Exercise. Check each line of the data for "page" and select those that have it.

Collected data
--- START ---

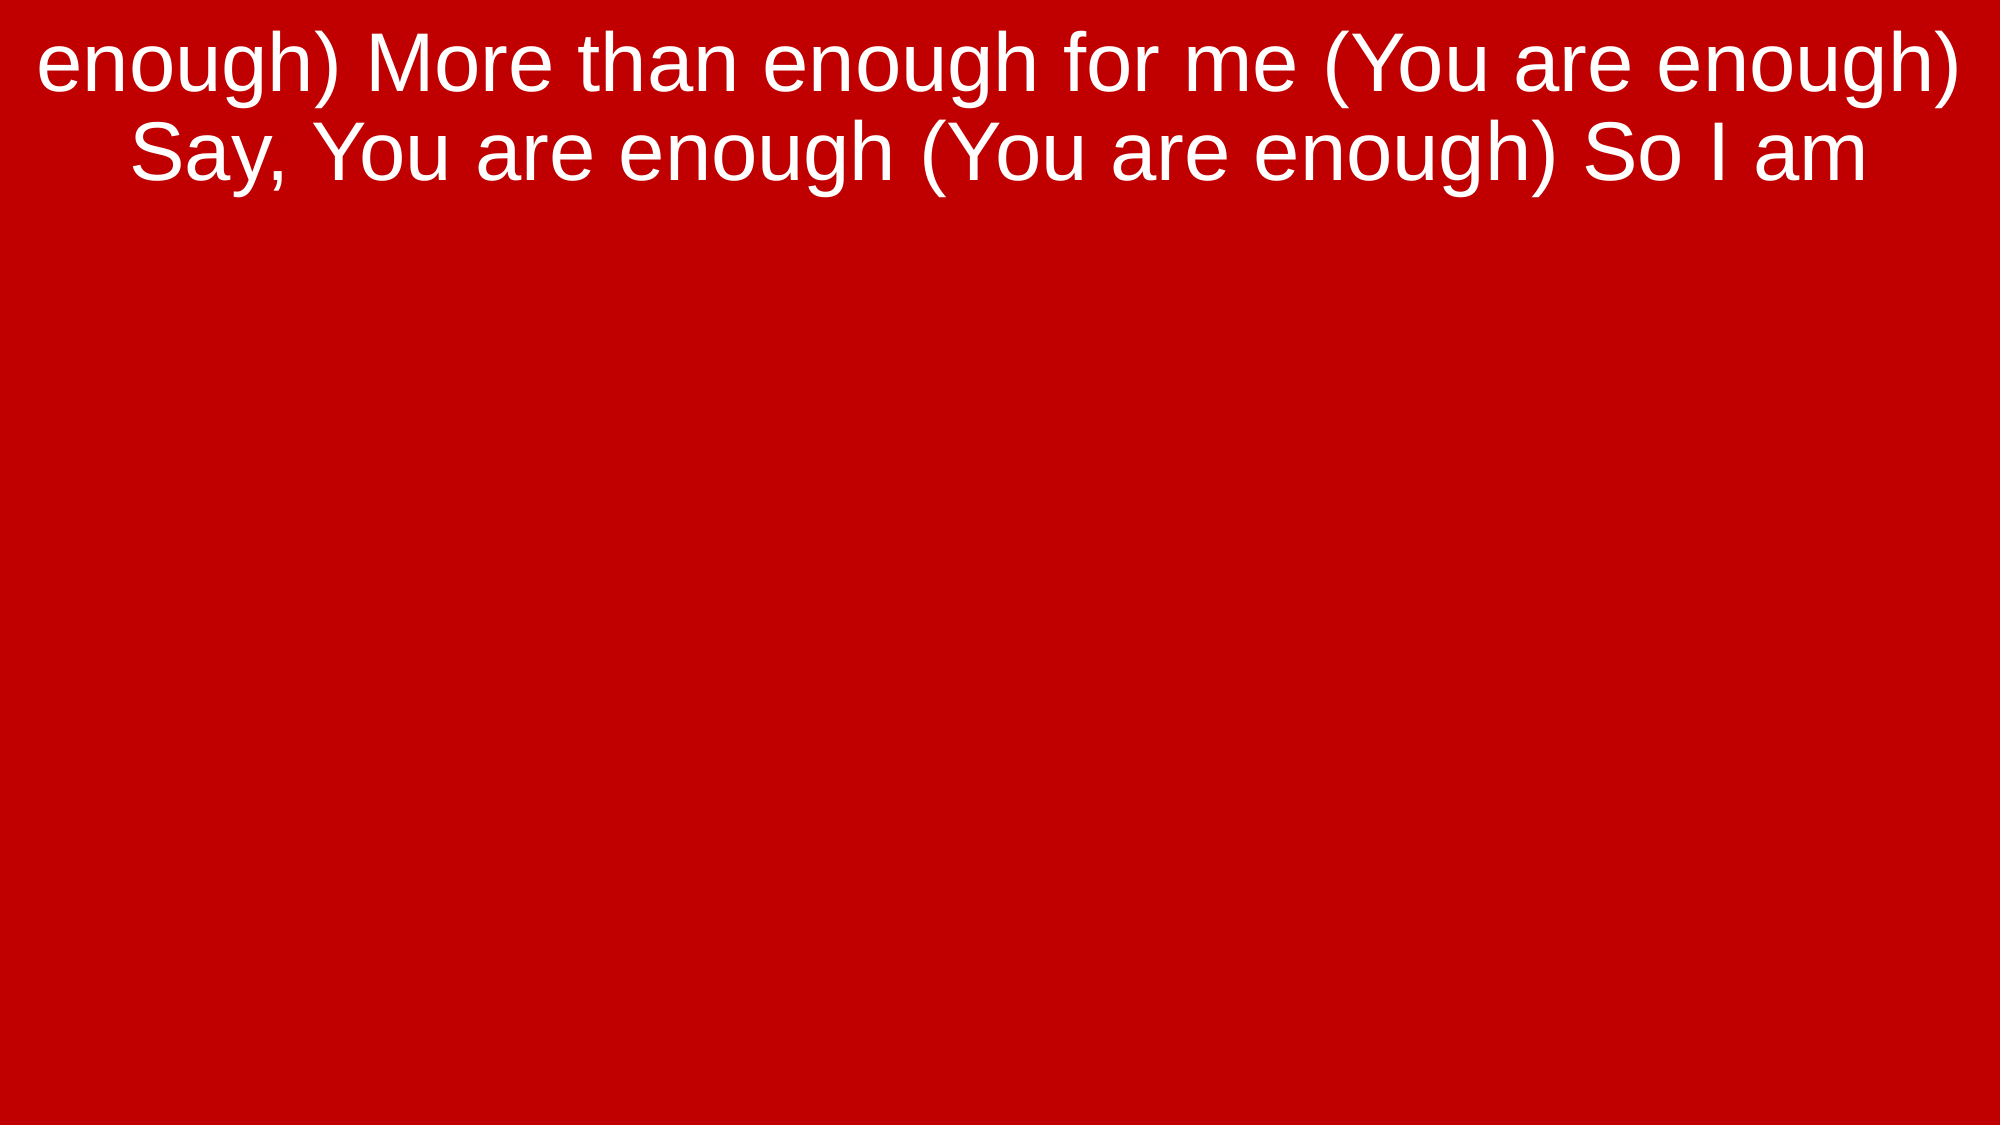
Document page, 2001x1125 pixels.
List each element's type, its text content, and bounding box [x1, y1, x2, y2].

list enough) More than enough for me (You are enough) Say, You are enough (You are enough) So I am [0, 11, 2000, 925]
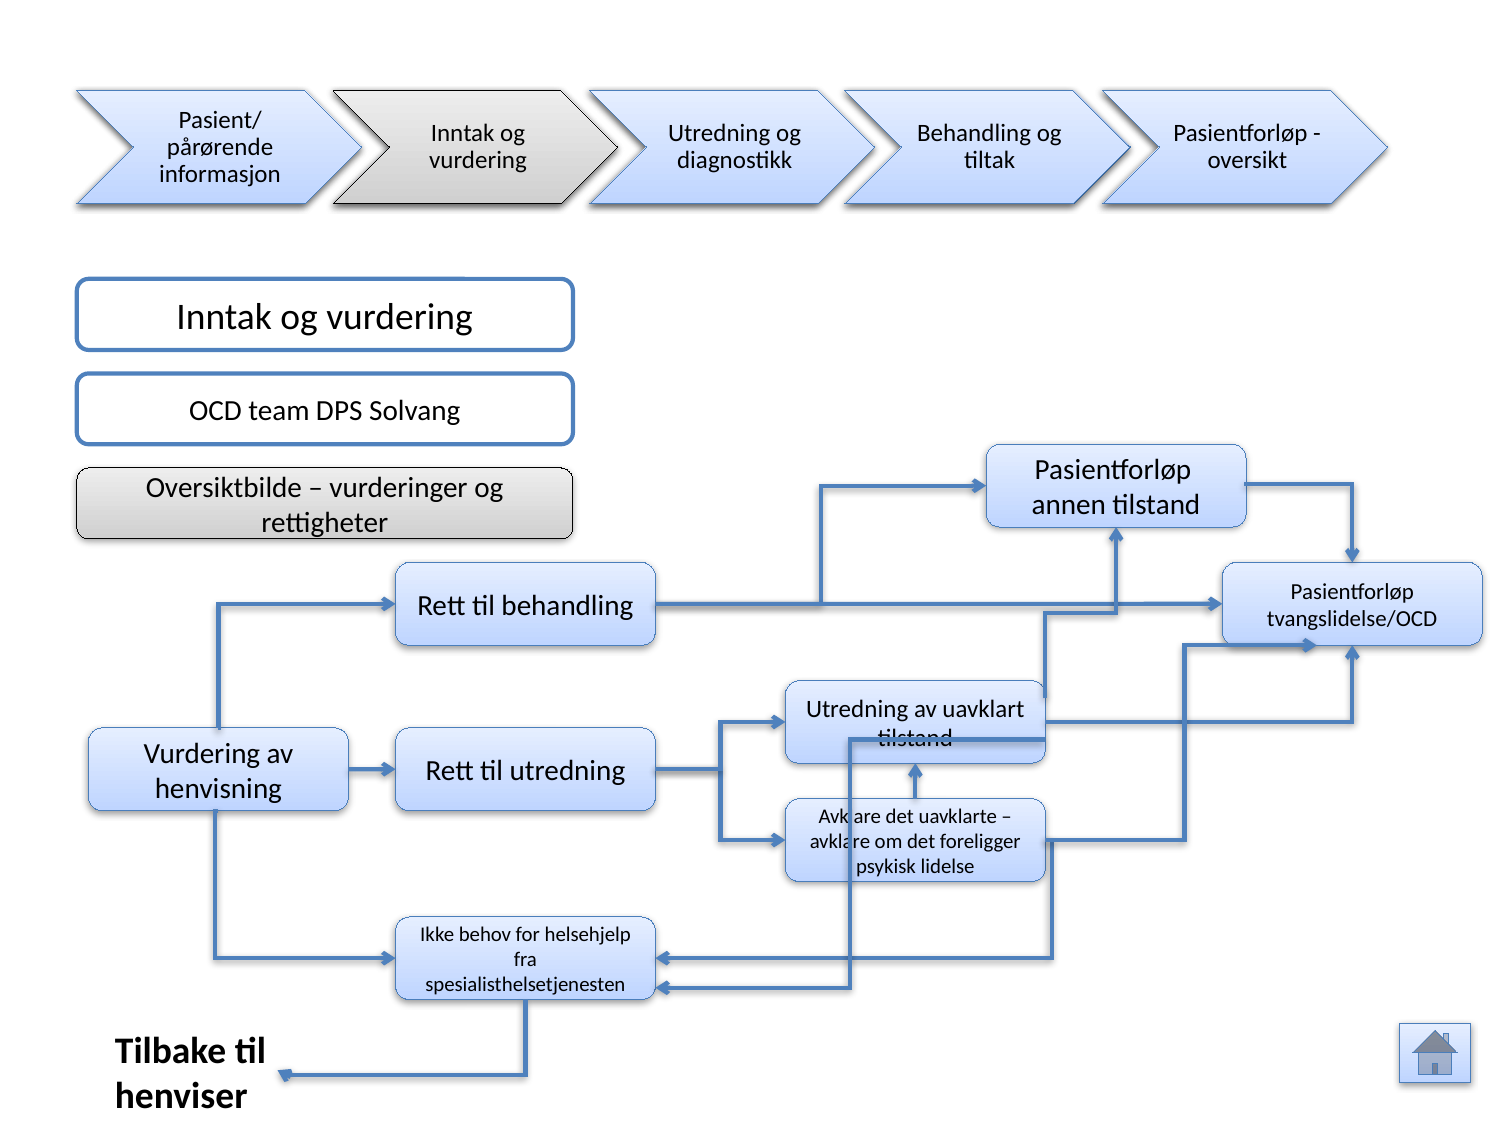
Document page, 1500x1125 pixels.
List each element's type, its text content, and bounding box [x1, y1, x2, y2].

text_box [655, 721, 786, 738]
text_box Ikke behov for helsehjelp fra spesialisthelsetjenesten [443, 916, 652, 1000]
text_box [655, 485, 987, 603]
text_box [232, 795, 381, 974]
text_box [994, 577, 1167, 649]
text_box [1318, 644, 1353, 722]
text_box Utredning av uavklart tilstand [785, 680, 1040, 737]
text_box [655, 739, 1046, 988]
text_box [844, 89, 1130, 205]
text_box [332, 89, 588, 205]
text_box Inntak og vurdering [76, 278, 573, 350]
text_box Pasientforløp annen tilstand [986, 444, 1247, 528]
text_box Oversiktbilde – vurderinger og rettigheter [76, 467, 573, 539]
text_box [589, 89, 843, 205]
text_box OCD team DPS Solvang [76, 373, 573, 445]
text_box [1399, 1023, 1471, 1083]
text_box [1245, 485, 1353, 563]
text_box Tilbake til henviser [100, 1018, 313, 1124]
text_box Rett til behandling [395, 562, 656, 646]
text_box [244, 577, 370, 755]
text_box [1131, 89, 1388, 205]
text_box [76, 89, 331, 205]
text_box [365, 910, 438, 1125]
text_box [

--- END ---

Answer space.
Document page, 2001x1125 pixels.
Document page, 1500x1125 pixels.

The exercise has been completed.